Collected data
"""

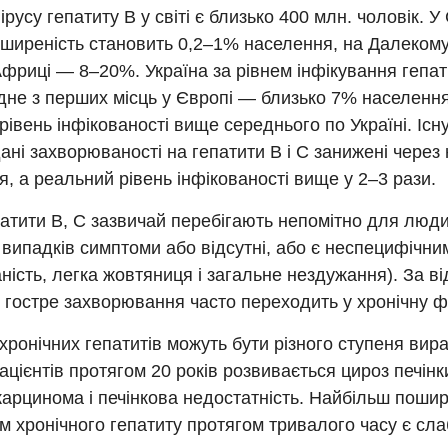
ірусу гепатиту В у світі є близько 400 млн. чоловік. 
оширеність становить 0,2–1% населення, на Далеком
Африці — 8–20%. Україна за рівнем інфікування гепа
дне з перших місць у Європі — близько 7% населення
рівень інфікованості вище середнього по Україні. Існ
дані захворюваності на гепатити В і С занижені через 
, а реальний рівень інфікованості вище у 2–3 рази.
патити В, С зазвичай перебігають непомітно для люди
 випадків симптоми або відсутні, або є неспецифічн
ість, легка жовтяниця і загальне нездужання). За ві
 гостре захворювання часто переходить у хронічну ф
хронічних гепатитів можуть бути різного ступеня вира
ацієнтів протягом 20 років розвивається цироз печінки
карцинома і печінкова недостатність. Найбільш поши
 хронічного гепатиту протягом тривалого часу є сла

"""

What the task requires
Lines to set down from above: the line with "дне з перших", the line with "ацієнтів протягом 20", and every line between, each exactly as written.

Answer for the task
дне з перших місць у Європі — близько 7% населення
рівень інфікованості вище середнього по Україні. Існ
дані захворюваності на гепатити В і С занижені через 
, а реальний рівень інфікованості вище у 2–3 рази.
патити В, С зазвичай перебігають непомітно для люди
 випадків симптоми або відсутні, або є неспецифічн
ість, легка жовтяниця і загальне нездужання). За ві
 гостре захворювання часто переходить у хронічну ф
хронічних гепатитів можуть бути різного ступеня вира
ацієнтів протягом 20 років розвивається цироз печінки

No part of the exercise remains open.